In truth, CDOs have existed for nearly two decades—largely in financial markets. Most other organizations utilized CIOs, who managed information and data, all in one gigantic bag. CIOs managed issues like grabbing data from different silos, churning it to make it useful, and managing security and industry governance standards to ensure it was being used correctly. But as it turns out, in an age when data is being created at record speeds—and only planning to grow—one person just isn’t enough. Data—and the value it creates—deserves a dedicated manager.
I’ve seen reports from Gartner that 25 percent of organizations would have a CDO by 2017—and 90 percent of large companies would have them by 2019. To me, it doesn’t matter how many companies are already hiring CDOs—it matters how many companies still need to. In fact, especially with the rise of data anticipated from the development of the IoT, companies that fail to create value from available data streams will be at huge disadvantage in the competitive marketplace. Research from the IBM Institute for Business Value’s 2015 analytics report found nearly 2/3 of those who had appointed a CDO were outperforming their competitors. That spread will only increase as the digital transformation moves onward.
Not convinced your company should shell out an executive’s salary to serve as a glorified database manager? Think again. Gartner estimates the average organization loses $13.5 million a year in poor data quality. In fact, today’s data managers do much more than organize numbers. They apply meaning—develop strategy—and keep data streams clean and useful for all members of the organization. The following are a few ways CDOs can add value to your business:
They Make You More Competitive
The best way to beat someone at their own game is to know more about it than they do. In the business world, that means better understanding your customers, including how they like to communicate, what they like to buy, and how you can satisfy those needs in the most efficient ways. With the IoT and machine learning, it’s now possible to glean all of these insights—whether it be on social media or the supply chain. The CDO can help you analyze that data, get it to the right teams and decision-makers, and mine even greater insights than you ever imagined.
They Break Down Data Silos
Ever worked with a department that didn’t like to share information? It can be infuriating. In fact, though employees work for the same company, they often forget that they work on the same team. Data becomes a commodity that is fought for, rather than shared and processed freely. As company leaders, CDOs can help break down those silos to make sure all relevant players in your organization have access to data that impacts their decisions.

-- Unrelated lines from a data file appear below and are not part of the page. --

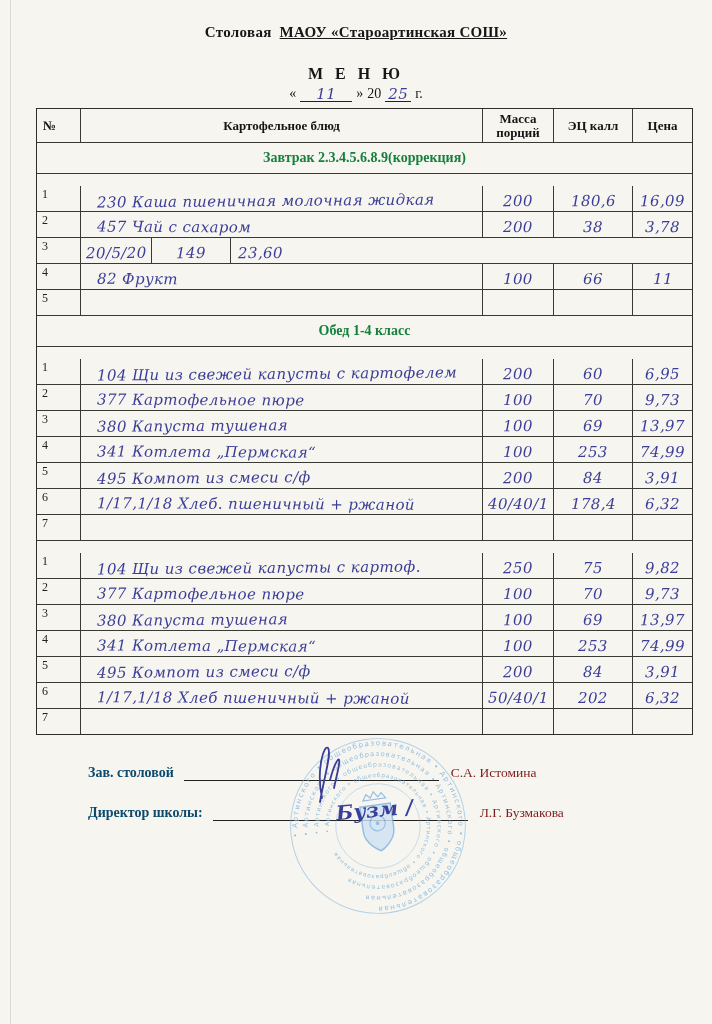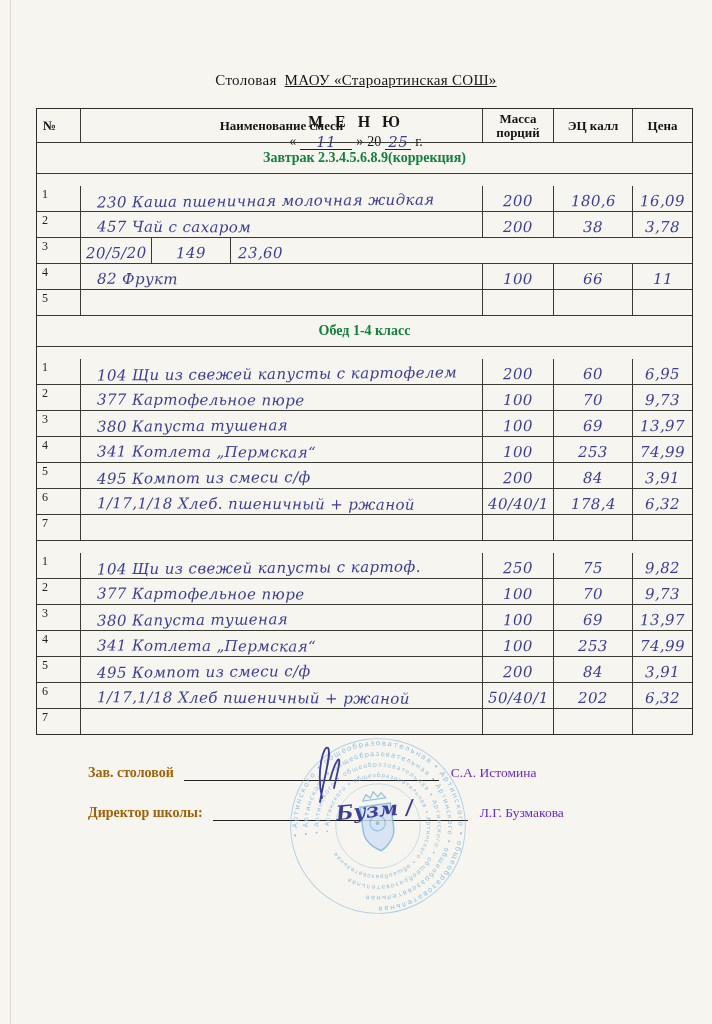--- a/index.html
+++ b/index.html
@@ -9,7 +9,7 @@
 
   
   .hdr{ text-align:center; padding-top:24px; color:#171717;}
-  .org-line{font-size:15px;font-weight:normal;letter-spacing:.3px;margin-top:48px;}
+  .org-line{font-size:15px;font-weight:bold;letter-spacing:.3px;}
   .org-name{text-decoration:underline;margin-left:8px;}
   .menu-title{font-size:16px;font-weight:bold;letter-spacing:4px;margin-top:24px;}
   .date-line{font-size:14px;margin-top:2px;display:flex;justify-content:center;align-items:flex-end;gap:4px;color:#171717;}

They Bring Meaning to Data
Face it: not all of us are good at finding the meaning in data. No matter how many pie charts and bar graphs we see, we just don’t get it. But using machine learning and other technology, CDOs are able to find the trends and insights we are not trained to uncover. And it’s those insights that can save hours in production time—millions in losses—or days in travel.
They Keep Data Clean
Dirty data is no data at all. In fact, data is only valuable when it is clean. But with the influx of so much data, many organizations are struggling with data swamps that are dirty or stagnant. That means every report run is incorrect—every estimate is off—every list is inaccurate. Or there is just too much data to see the results you need. CDOs can help create clear and consistent data capturing and labeling processes for all teams in your organization, and ensure those processes are maintained by all users.
They Support the C-Suite Team
Because they understand the ins and outs of data, they can help your CMO, CIO, and even your CFO make better use of the data in front of them, and encourage them to use data in more meaningful ways. In fact, they aren’t there to hoard the data. They’re there to protect it—but to share it widely so as many people within your organization can benefit as possible.
Now that I’ve made a pitch for the CDO, I want to say this: It’s not an easy job. Research shows most CDOs don’t last more than two or three years. And with the looming rush of data promised by the IoT, I’d say their tenure might get worse before it gets better. Still, as machine learning and other AI continue to develop, the CDO—and all levels of the organization—will have even greater tools for data processing. At which point, either we’ll no longer need the CDO—or its job description will change once again.